Dataset entries
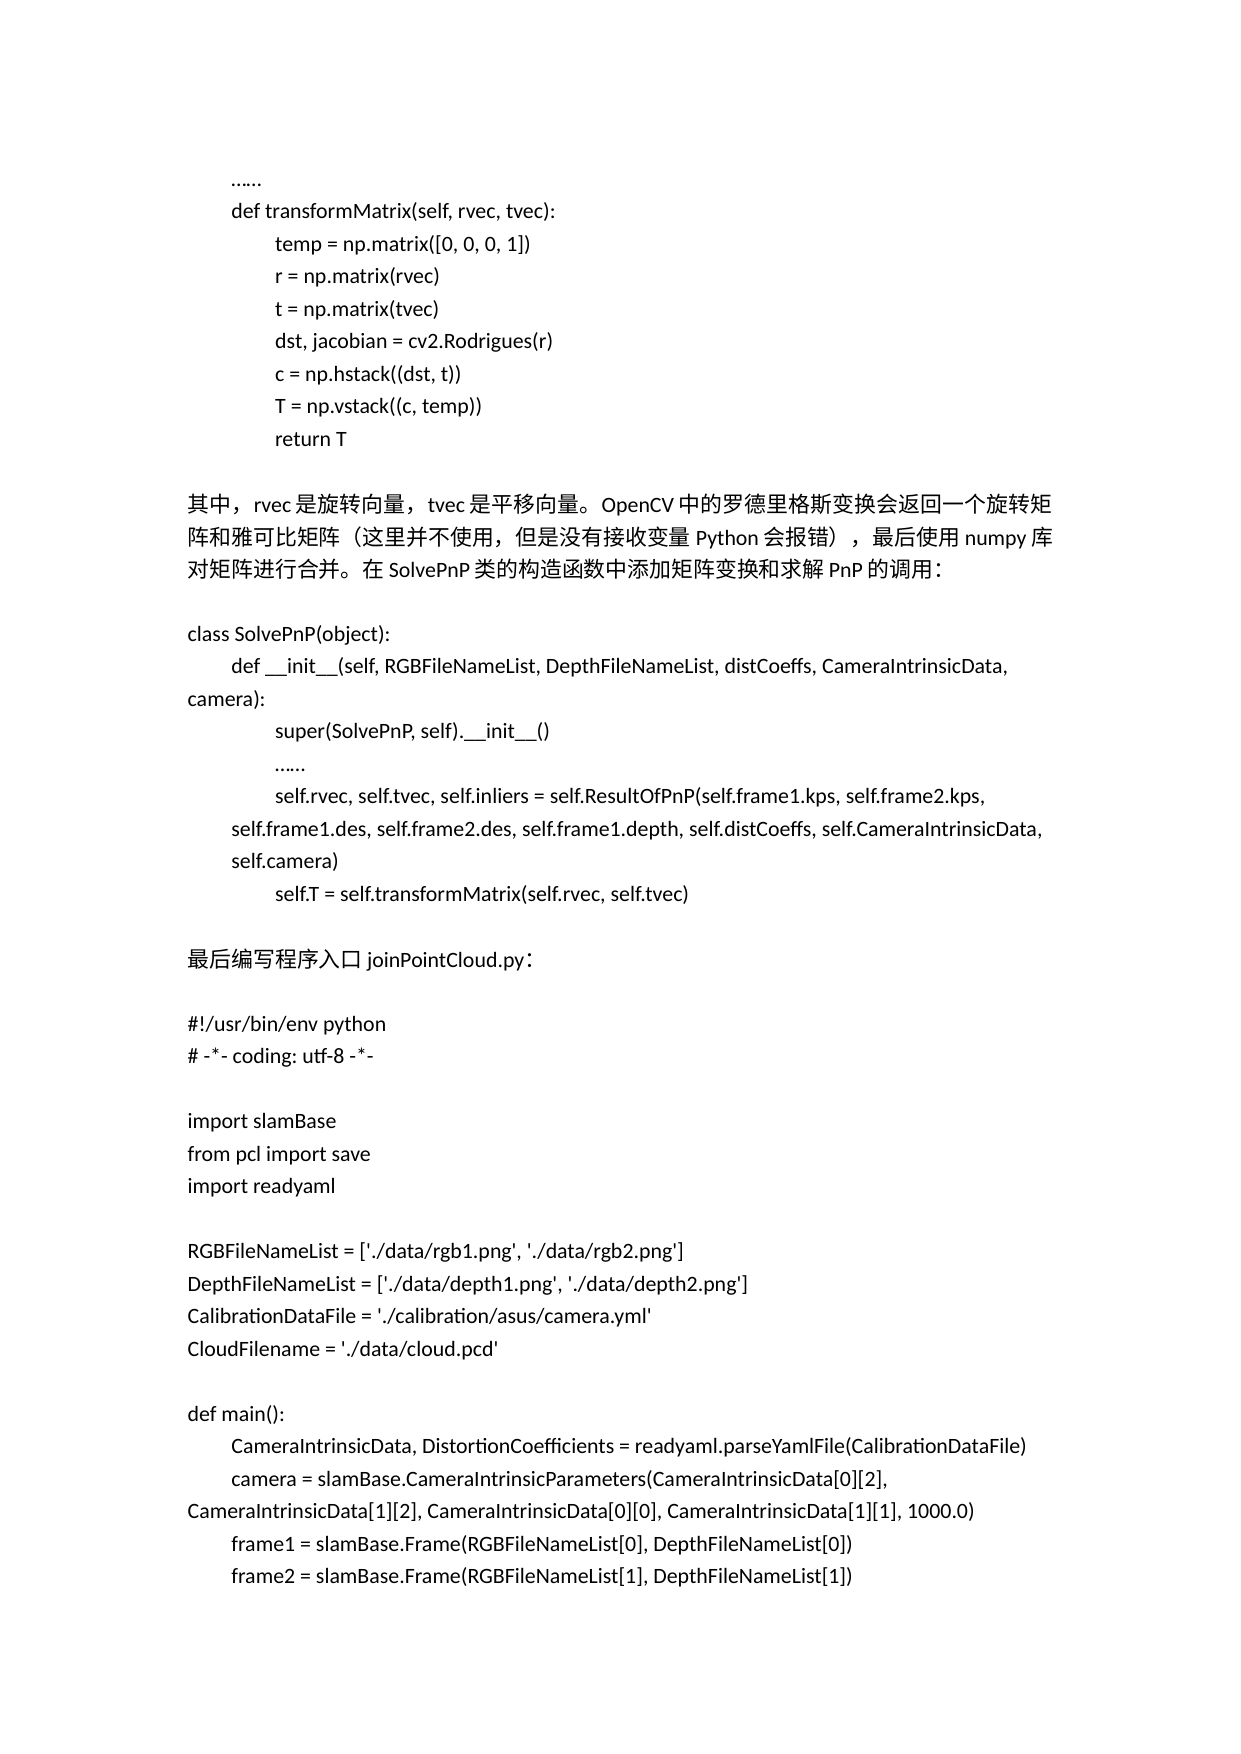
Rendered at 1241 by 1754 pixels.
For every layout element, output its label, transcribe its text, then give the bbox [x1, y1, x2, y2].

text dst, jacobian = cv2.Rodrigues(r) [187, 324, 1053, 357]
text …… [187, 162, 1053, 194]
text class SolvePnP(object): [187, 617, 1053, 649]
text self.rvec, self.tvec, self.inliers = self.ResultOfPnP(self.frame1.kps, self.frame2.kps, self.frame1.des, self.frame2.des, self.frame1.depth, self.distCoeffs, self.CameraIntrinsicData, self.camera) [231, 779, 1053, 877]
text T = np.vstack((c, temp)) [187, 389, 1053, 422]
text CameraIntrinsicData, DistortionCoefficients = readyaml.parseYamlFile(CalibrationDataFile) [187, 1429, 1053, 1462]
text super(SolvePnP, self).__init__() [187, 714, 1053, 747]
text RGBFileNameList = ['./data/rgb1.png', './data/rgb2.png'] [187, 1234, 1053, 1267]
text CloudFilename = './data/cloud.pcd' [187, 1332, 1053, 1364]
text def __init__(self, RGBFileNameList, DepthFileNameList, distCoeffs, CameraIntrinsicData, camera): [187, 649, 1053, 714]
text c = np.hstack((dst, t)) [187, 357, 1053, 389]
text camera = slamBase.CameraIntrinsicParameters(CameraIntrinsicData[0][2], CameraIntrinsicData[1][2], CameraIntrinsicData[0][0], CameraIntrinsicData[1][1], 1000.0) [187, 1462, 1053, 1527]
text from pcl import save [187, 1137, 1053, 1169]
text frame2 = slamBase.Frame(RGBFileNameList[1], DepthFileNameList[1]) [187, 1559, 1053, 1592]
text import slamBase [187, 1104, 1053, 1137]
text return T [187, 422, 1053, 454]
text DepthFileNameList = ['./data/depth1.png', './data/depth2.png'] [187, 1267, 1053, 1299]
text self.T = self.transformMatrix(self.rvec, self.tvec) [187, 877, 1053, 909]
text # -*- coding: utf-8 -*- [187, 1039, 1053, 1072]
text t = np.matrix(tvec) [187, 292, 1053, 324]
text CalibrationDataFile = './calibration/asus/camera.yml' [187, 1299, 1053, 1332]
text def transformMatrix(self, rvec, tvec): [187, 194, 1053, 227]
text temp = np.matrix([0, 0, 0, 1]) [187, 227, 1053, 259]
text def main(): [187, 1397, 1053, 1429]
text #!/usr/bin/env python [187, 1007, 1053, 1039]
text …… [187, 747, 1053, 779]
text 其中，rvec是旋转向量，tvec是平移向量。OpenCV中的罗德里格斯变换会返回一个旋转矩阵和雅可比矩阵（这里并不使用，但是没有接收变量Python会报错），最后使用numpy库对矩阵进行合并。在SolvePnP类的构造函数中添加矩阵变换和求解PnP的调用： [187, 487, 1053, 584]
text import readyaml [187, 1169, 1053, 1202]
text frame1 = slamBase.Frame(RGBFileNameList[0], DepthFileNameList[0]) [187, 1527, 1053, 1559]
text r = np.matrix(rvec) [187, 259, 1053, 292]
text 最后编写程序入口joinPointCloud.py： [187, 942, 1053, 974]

* * *

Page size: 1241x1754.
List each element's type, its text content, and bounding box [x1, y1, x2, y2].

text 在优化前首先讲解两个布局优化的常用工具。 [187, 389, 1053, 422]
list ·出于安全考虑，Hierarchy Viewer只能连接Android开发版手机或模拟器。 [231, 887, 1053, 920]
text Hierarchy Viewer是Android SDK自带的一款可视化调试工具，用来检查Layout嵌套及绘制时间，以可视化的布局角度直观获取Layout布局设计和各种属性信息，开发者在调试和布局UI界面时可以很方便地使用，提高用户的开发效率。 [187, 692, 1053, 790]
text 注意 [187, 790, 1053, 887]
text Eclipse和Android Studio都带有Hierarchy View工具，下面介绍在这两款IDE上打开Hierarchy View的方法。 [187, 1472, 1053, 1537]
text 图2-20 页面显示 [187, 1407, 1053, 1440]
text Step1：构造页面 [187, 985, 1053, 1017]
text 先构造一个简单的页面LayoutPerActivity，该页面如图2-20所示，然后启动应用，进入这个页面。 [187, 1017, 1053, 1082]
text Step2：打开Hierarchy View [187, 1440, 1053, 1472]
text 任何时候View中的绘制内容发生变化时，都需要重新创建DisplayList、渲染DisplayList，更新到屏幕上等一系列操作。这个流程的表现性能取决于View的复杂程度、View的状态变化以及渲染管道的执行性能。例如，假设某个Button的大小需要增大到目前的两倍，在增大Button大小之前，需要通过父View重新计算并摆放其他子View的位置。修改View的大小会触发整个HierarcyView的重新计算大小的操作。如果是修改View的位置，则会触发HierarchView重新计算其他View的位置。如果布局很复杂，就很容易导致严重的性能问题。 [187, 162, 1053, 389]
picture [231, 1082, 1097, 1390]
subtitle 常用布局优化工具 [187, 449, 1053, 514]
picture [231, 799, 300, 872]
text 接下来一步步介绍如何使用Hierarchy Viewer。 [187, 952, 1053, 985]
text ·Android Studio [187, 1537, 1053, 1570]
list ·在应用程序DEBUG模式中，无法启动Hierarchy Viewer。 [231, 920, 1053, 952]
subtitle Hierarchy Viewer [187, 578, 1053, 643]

EXERCISE OBJECTIVE
State the number of lines in the preceding entries that include the word "self". Provide nothing else.

ANSWER FOR THIS EXERCISE
5